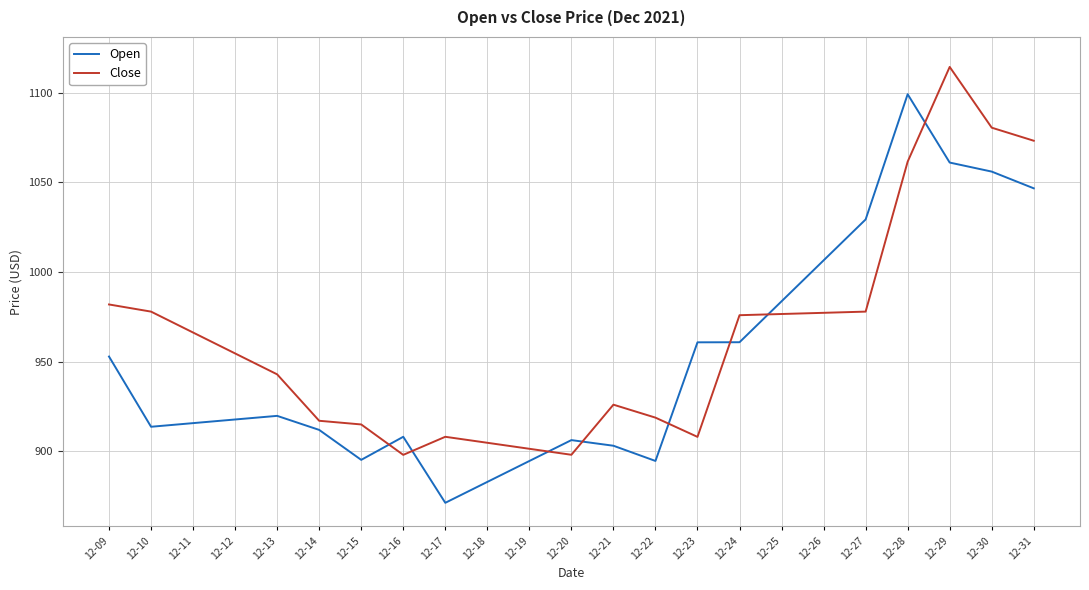

Is it true that Open equals 399.9 at 12-09?

False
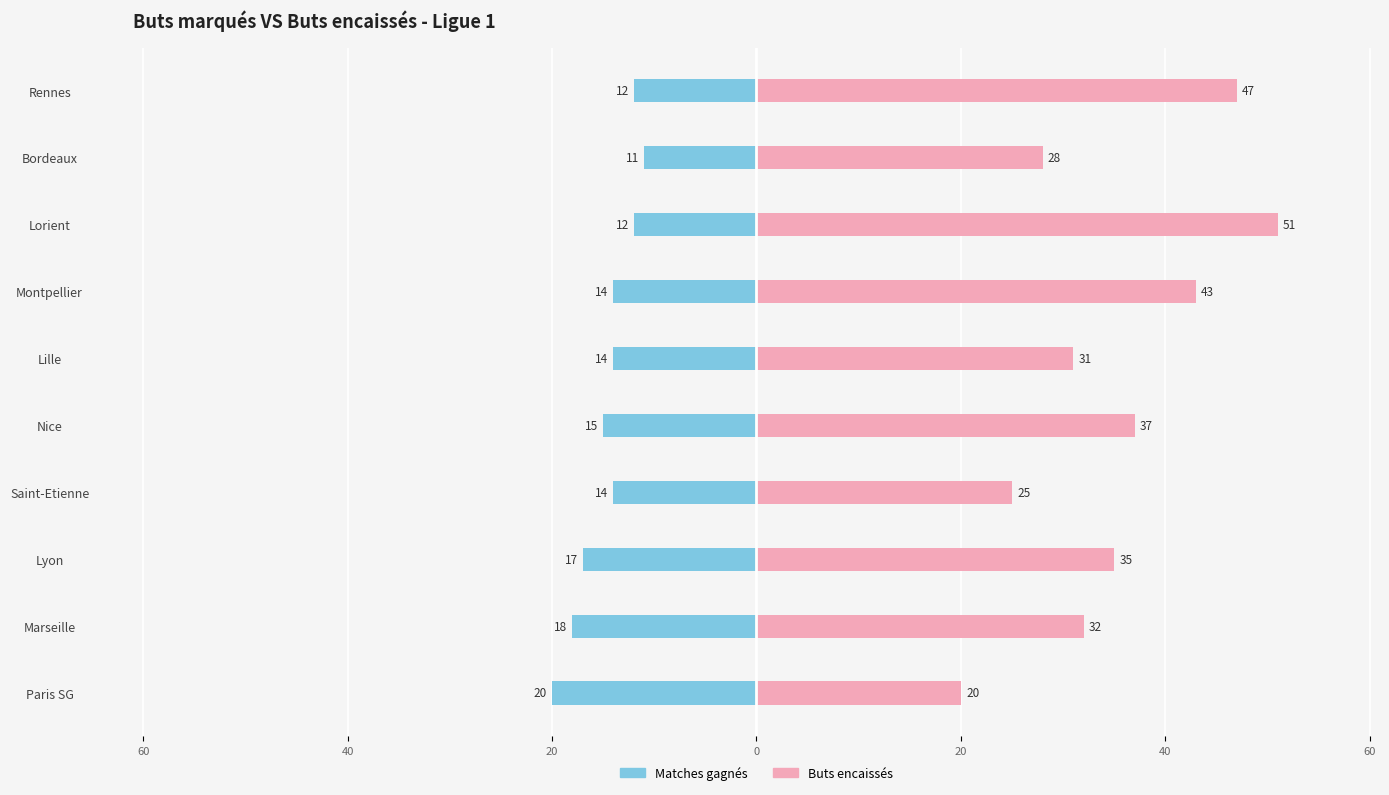

Which series has the widest spread of values?

Buts encaissés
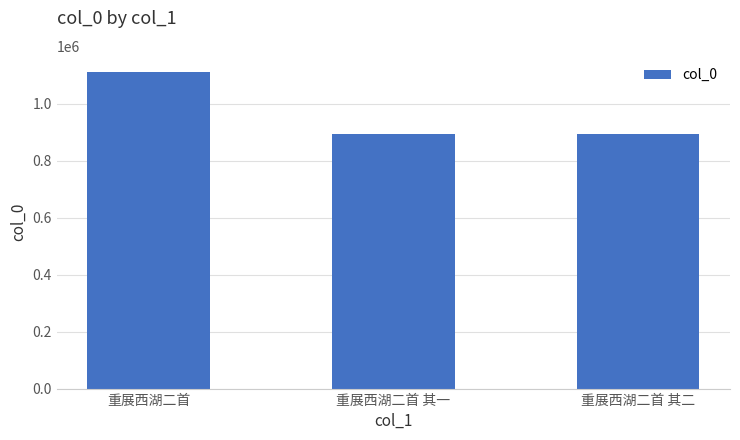

What is the sum of the values at 重展西湖二首 其二 and 重展西湖二首 其一?

1788513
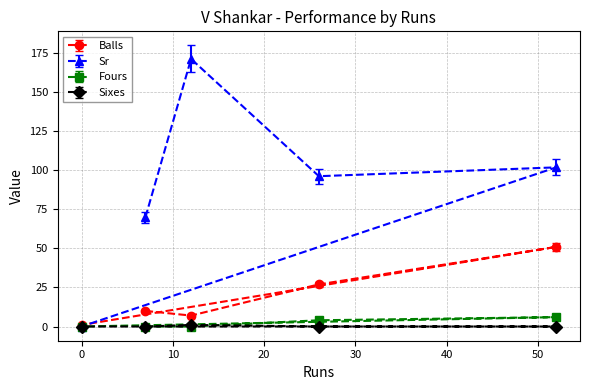

The Sr series shows 171.4 at 12. True or false?

True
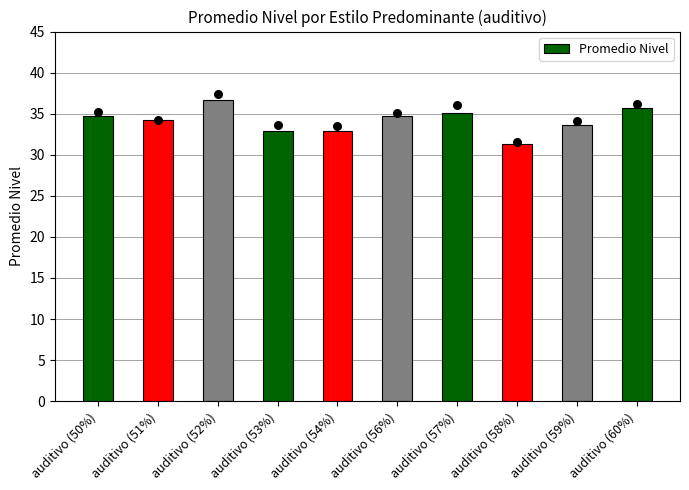

Approximately how many times larger is the value at auditivo (54%) compared to auditivo (58%)?

1.1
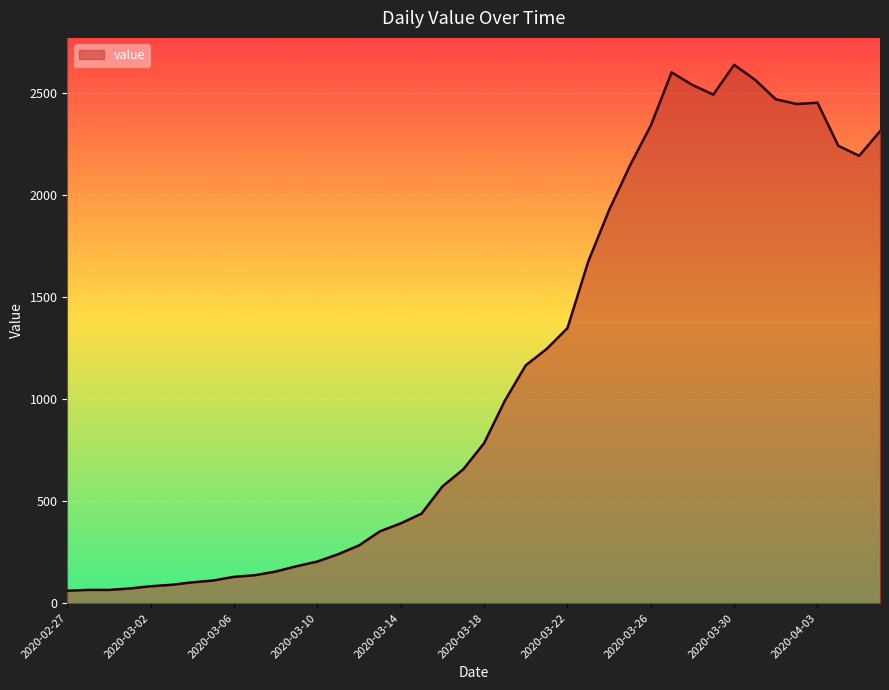

What is the smallest value displayed?

61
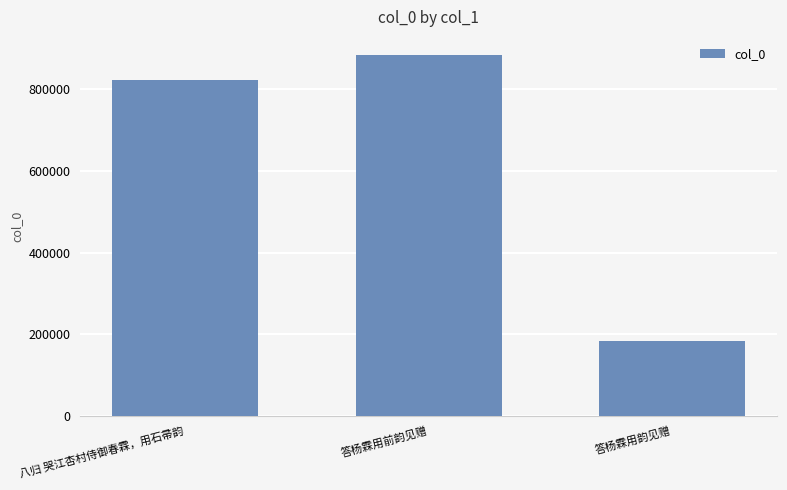

What is the minimum value shown in the chart?

184256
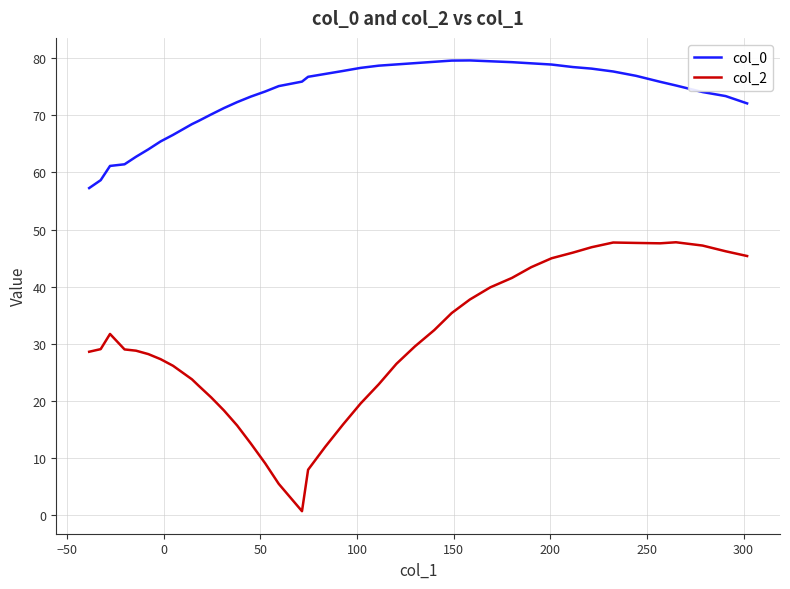

What is the highest value of the col_0 series?

79.6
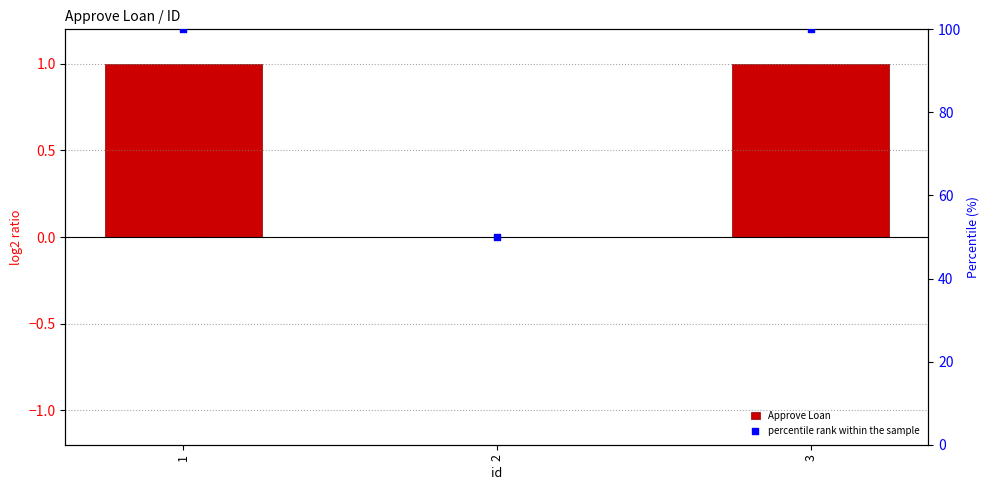

Is the value of Approve Loan at 3 greater than the value of percentile rank within the sample at 2?

No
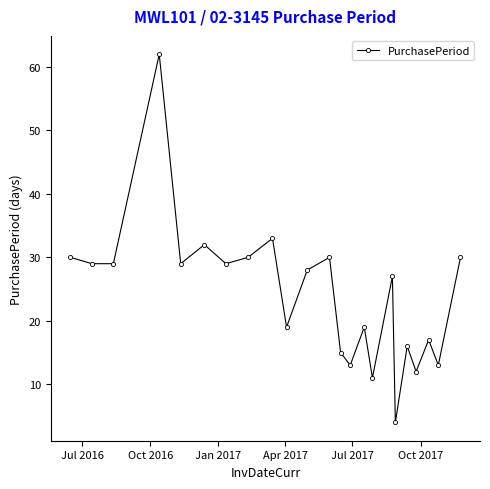

What is the average value?

24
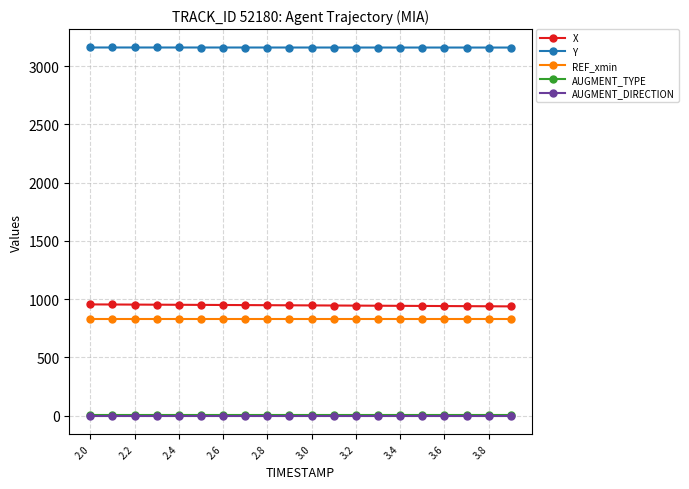

How many series are shown in this chart?

5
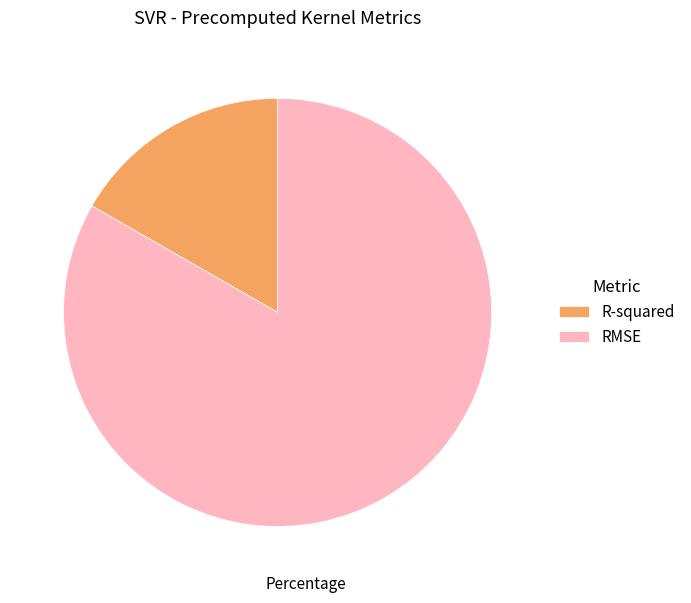

Combined, do RMSE and R-squared account for over 50%?

Yes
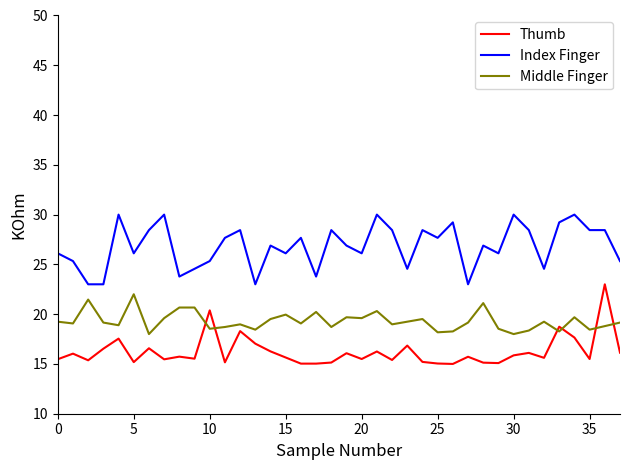

What is the difference between the maximum and minimum values in the Thumb series?

8.0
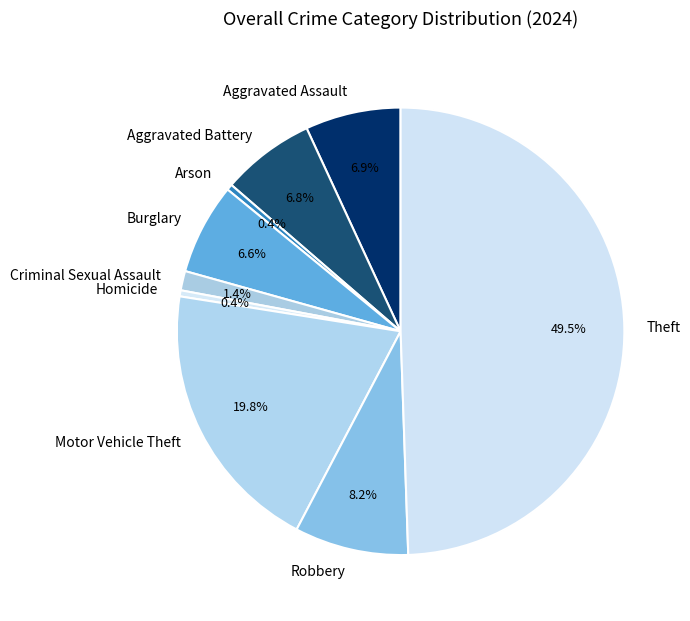

Does Arson represent more than half of the total?

No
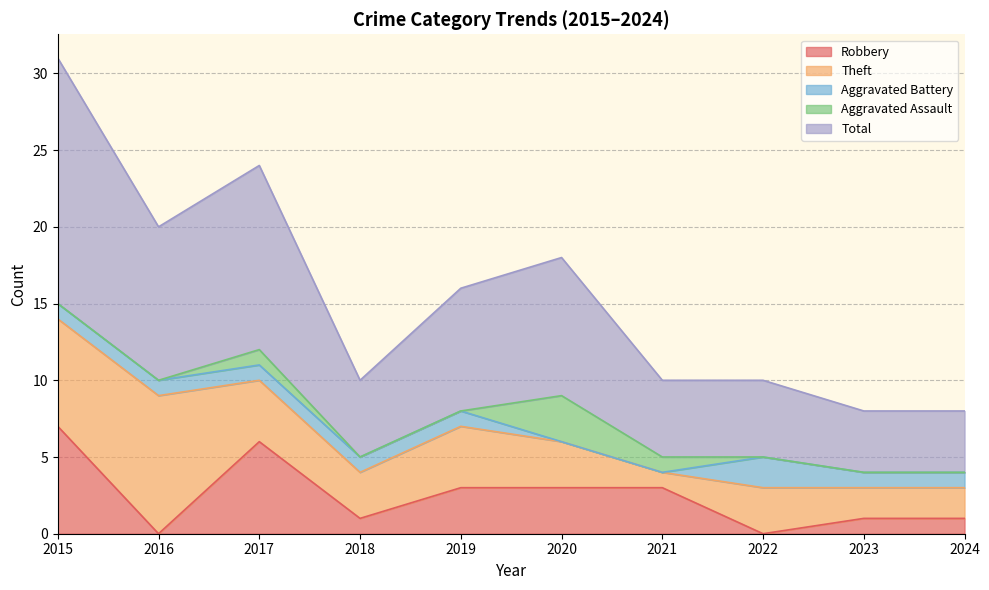

Reading left to right, list all the values displayed in this chart.

Robbery: 7	0	6	1	3	3	3	0	1	1
Theft: 7	9	4	3	4	3	1	3	2	2
Aggravated Battery: 1	1	1	1	1	0	0	2	1	1
Aggravated Assault: 0	0	1	0	0	3	1	0	0	0
Total: 16	10	12	5	8	9	5	5	4	4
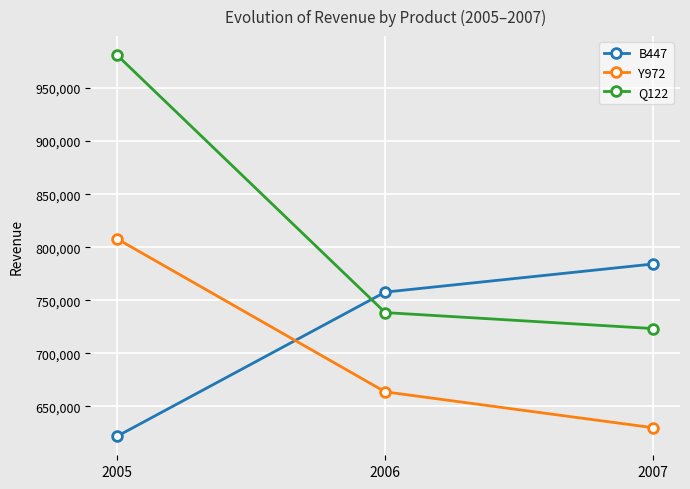

Which category has the highest value in the Y972 series?

2005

════════════════

:: ASSIGNED TASK ::
Which lines in the records above contain the word "than"? Report each of those lines in full.

:: SOLUTION FOR THIS PROBLEM ::
Is the value of Approve Loan at 3 greater than the value of percentile rank within the sample at 2?
Does Arson represent more than half of the total?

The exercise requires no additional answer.